BEGIN Record set

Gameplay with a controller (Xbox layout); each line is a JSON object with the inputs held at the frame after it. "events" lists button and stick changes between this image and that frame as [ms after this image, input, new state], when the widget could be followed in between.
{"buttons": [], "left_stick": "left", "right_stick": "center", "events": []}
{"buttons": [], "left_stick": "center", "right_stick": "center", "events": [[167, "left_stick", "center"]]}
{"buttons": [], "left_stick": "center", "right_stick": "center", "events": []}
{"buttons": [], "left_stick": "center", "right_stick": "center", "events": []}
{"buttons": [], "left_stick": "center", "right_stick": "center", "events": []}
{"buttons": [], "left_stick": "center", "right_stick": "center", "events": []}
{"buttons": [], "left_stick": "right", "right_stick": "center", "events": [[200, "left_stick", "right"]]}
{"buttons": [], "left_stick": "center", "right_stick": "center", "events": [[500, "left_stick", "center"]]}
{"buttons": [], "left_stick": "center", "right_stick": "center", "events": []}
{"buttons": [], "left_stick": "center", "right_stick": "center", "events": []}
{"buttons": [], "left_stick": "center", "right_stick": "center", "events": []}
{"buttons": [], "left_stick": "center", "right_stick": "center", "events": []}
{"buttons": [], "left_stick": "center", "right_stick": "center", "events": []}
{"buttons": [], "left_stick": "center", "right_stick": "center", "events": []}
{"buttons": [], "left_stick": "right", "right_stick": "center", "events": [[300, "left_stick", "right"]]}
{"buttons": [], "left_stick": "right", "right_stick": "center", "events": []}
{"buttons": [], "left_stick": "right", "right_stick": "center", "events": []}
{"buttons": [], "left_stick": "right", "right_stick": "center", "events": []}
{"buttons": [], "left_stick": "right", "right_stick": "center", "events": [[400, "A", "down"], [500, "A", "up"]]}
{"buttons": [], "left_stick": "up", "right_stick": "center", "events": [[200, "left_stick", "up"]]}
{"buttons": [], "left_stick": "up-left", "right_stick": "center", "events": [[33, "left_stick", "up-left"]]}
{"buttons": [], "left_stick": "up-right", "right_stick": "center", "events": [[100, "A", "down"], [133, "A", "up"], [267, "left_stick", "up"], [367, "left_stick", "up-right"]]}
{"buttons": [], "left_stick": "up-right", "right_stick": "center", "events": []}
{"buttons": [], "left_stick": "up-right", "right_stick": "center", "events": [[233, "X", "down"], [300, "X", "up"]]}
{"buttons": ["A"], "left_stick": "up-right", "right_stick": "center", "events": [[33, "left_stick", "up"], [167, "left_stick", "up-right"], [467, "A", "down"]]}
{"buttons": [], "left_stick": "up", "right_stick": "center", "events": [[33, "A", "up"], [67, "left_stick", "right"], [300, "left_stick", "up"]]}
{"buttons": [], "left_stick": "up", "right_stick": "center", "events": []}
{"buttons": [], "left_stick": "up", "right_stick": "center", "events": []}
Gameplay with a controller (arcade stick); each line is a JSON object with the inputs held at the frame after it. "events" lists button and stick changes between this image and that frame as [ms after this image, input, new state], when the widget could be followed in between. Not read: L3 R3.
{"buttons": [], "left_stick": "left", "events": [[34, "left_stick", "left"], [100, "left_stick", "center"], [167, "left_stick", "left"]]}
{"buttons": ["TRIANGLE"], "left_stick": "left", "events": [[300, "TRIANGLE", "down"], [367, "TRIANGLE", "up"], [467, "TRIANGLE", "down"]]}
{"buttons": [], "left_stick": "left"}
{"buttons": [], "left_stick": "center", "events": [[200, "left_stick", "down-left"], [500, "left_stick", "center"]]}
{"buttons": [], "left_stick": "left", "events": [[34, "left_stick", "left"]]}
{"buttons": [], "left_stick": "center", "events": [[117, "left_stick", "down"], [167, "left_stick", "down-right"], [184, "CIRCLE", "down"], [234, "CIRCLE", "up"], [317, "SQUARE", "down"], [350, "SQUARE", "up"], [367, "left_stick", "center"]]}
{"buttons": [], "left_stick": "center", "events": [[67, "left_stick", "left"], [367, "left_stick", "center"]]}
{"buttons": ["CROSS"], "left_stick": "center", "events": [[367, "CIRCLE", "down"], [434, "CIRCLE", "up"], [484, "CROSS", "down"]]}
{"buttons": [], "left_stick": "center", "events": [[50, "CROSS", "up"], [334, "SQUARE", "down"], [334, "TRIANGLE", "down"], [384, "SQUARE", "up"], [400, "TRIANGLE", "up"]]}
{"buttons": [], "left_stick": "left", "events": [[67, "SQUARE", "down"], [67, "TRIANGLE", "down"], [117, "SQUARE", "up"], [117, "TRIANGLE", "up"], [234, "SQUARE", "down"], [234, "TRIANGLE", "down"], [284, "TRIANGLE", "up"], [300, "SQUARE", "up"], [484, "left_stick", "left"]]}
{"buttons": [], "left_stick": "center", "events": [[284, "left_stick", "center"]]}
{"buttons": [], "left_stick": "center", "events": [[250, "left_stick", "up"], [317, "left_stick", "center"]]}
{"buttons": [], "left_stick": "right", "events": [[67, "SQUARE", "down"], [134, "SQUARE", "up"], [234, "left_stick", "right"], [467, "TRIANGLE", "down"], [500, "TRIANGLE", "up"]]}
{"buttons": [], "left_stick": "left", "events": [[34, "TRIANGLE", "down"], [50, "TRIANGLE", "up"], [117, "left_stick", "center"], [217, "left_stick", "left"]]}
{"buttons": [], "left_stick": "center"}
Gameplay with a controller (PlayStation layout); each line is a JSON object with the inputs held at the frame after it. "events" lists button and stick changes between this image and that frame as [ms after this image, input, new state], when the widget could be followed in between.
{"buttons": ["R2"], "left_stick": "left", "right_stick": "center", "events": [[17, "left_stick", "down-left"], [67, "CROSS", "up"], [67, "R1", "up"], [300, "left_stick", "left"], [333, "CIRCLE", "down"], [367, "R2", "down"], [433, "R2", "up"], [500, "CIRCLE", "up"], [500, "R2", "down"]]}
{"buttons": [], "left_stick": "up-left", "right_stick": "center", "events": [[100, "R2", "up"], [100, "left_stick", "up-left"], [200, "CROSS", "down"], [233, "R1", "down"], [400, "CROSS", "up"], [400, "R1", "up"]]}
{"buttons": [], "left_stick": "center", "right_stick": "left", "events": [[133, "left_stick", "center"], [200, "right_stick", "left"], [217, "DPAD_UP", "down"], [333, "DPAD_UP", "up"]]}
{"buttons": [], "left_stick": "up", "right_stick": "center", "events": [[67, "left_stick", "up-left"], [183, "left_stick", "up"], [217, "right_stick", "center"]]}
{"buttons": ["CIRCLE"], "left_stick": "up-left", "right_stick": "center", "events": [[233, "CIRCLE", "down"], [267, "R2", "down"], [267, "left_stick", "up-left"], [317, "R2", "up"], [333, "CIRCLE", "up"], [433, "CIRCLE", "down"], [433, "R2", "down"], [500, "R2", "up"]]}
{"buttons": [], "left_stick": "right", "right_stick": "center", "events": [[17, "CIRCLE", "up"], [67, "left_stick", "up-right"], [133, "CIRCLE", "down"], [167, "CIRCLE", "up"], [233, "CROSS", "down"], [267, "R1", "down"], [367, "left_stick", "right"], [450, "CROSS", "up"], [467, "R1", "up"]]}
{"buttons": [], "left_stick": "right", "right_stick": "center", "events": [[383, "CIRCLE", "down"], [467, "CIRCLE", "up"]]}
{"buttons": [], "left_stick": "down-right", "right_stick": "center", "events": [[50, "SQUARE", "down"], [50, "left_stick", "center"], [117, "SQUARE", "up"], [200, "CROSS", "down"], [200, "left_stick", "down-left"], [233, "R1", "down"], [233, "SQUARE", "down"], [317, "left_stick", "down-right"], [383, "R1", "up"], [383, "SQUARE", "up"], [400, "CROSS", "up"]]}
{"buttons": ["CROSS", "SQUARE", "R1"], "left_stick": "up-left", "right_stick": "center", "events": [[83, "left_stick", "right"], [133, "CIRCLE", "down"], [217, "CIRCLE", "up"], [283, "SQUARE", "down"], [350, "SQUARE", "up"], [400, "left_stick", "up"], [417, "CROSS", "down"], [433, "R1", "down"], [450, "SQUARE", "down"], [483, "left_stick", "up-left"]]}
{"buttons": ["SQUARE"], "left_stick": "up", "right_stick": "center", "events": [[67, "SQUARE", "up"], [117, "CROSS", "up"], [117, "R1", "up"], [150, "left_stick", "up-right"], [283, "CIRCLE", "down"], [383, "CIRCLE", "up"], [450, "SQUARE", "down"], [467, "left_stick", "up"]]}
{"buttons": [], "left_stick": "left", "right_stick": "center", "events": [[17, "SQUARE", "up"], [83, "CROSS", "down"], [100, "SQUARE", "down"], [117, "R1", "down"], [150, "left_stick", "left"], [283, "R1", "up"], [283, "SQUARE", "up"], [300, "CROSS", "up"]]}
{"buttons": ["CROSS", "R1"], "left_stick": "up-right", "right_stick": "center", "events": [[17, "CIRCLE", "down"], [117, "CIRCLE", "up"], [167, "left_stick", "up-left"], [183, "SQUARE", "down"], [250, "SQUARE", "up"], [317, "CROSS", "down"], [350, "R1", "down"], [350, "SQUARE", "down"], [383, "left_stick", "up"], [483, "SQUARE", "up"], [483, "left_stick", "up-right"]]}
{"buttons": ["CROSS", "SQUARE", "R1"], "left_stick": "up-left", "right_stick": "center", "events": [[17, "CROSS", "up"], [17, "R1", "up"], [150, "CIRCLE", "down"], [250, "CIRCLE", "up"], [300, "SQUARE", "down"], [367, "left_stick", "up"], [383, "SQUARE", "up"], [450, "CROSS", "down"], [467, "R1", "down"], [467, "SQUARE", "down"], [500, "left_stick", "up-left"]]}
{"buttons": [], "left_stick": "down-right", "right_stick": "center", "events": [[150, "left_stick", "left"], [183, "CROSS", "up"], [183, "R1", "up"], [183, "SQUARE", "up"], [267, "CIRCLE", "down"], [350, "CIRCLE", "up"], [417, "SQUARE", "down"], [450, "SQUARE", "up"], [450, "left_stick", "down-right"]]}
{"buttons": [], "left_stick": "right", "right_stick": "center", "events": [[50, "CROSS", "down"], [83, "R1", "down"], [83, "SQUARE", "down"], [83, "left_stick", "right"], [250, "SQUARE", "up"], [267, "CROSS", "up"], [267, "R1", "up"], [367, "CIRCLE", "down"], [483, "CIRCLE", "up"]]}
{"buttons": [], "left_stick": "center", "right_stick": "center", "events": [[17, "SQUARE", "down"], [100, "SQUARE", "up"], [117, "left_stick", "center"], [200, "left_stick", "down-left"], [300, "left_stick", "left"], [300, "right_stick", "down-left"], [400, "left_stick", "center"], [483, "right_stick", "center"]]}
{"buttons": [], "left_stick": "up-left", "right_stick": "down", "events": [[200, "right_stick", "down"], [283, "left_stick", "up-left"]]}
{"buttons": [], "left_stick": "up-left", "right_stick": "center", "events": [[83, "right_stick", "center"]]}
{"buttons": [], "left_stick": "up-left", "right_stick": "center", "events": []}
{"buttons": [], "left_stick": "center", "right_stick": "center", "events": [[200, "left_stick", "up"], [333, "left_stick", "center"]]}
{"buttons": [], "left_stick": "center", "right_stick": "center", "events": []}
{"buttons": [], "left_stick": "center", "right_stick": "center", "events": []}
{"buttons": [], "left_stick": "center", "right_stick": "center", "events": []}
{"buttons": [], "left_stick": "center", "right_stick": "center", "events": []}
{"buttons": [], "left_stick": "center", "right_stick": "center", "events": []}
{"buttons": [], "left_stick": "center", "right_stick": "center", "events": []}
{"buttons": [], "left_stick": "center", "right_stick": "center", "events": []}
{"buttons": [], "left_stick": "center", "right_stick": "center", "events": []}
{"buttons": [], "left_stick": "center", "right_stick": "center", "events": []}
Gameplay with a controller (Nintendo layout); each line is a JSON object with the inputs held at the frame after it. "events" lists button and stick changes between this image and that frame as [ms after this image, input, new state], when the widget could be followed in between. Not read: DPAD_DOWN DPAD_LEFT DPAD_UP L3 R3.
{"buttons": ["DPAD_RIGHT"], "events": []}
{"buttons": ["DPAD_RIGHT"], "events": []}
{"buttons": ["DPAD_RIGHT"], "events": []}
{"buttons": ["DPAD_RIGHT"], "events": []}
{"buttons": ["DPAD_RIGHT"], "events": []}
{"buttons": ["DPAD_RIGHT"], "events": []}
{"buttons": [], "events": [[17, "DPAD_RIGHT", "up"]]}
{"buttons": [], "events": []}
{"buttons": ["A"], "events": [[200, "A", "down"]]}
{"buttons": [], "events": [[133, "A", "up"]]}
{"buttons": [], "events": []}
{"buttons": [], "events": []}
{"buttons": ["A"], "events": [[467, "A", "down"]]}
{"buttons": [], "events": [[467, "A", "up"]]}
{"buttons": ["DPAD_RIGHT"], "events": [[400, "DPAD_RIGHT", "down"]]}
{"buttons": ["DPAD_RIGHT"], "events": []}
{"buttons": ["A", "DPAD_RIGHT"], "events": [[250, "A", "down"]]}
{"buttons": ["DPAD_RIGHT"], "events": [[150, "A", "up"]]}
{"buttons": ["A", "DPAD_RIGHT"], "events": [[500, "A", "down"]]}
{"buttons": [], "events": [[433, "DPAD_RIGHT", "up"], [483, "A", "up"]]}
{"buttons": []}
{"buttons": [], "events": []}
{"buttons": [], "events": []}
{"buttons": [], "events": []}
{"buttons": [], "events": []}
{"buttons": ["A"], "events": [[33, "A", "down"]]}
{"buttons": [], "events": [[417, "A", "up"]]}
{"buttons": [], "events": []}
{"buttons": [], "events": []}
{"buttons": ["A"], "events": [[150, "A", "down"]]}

END Record set

What is needed:
Only lines with the word "read" count here; copy every one from the records.

Your solution:
Gameplay with a controller (arcade stick); each line is a JSON object with the inputs held at the frame after it. "events" lists button and stick changes between this image and that frame as [ms after this image, input, new state], when the widget could be followed in between. Not read: L3 R3.
Gameplay with a controller (Nintendo layout); each line is a JSON object with the inputs held at the frame after it. "events" lists button and stick changes between this image and that frame as [ms after this image, input, new state], when the widget could be followed in between. Not read: DPAD_DOWN DPAD_LEFT DPAD_UP L3 R3.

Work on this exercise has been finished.